The following are conditions of concern for those with premutations for FXS.

• Premature ovarian failure: hypogonadotropic hypogonadism in women before the age of 40. Associated with menstrual irregularities, symptoms of estrogen deficiency (e.g., hot flashes, vaginal dryness, and osteoporosis), and, possibly, difficulty conceiving. Laboratory testing of hormone levels aids in diagnosis. As premature ovarian failure is associated with an FXS premutation, genetic testing for FXS premutation is warranted. Management involves hormone replacement therapy and addressing reproductive and associated mental health issues. 
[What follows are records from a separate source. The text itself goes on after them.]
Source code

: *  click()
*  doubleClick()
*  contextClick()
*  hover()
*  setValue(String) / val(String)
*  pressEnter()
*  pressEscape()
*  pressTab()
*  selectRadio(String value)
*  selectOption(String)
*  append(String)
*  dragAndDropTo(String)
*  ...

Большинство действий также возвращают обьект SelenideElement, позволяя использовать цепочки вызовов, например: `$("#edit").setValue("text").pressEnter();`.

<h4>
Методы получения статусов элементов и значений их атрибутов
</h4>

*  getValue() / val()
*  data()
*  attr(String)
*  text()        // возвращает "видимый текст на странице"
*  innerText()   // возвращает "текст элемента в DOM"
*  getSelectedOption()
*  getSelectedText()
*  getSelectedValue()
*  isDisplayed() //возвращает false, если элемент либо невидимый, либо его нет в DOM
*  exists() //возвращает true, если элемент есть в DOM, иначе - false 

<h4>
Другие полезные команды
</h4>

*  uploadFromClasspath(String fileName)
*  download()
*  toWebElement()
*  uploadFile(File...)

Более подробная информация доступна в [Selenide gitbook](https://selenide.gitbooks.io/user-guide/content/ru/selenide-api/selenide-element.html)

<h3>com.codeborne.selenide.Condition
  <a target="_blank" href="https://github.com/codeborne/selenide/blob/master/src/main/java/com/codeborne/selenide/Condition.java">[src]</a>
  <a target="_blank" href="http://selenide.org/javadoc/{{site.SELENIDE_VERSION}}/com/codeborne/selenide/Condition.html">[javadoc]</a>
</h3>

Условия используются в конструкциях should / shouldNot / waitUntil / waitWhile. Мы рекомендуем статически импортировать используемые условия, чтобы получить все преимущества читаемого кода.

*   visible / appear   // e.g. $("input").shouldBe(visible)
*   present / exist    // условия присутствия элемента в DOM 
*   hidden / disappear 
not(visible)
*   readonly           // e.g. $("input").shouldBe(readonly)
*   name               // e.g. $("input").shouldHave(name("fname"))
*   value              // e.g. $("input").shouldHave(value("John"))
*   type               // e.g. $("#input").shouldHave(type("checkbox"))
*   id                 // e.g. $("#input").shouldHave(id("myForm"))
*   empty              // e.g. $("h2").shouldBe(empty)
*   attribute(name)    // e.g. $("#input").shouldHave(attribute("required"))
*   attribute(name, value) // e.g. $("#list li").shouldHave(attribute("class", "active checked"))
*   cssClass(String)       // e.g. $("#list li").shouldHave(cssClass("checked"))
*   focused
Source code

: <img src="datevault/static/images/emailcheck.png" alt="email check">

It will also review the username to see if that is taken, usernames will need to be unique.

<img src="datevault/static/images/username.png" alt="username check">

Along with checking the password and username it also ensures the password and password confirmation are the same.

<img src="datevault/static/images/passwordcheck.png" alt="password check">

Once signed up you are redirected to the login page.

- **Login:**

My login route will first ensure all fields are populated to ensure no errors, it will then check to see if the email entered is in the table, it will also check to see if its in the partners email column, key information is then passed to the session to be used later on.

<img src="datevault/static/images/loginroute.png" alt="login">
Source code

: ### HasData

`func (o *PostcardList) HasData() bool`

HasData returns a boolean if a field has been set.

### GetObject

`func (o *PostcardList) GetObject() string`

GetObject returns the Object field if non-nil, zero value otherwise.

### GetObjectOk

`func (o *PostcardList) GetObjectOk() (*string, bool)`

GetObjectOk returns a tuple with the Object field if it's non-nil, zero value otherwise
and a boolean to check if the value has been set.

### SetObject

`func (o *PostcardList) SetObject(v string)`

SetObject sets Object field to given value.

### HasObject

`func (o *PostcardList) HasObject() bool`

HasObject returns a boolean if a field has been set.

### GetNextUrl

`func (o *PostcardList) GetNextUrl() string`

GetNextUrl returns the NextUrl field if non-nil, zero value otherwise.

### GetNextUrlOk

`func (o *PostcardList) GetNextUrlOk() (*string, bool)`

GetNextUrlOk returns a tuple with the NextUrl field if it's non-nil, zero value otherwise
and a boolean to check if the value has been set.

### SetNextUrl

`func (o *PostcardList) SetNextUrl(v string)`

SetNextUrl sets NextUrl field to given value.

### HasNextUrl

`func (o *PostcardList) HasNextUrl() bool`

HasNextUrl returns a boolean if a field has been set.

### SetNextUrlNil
• Tremor/ataxia syndrome: a progressive neurodegenerative disorder seen in individuals over 50 years of age with a premutation for FSX. Men are affected more than women. Clinical features include early-onset dementia or cognitive decline, late-onset ataxia (difficulty with movements such as walking), postural tremors, proximal lower limb weakness, and peripheral neuropathy. Genetic testing confirms the diagnosis. Treatment is supportive, with medications and therapy. There is no cure for the syndrome.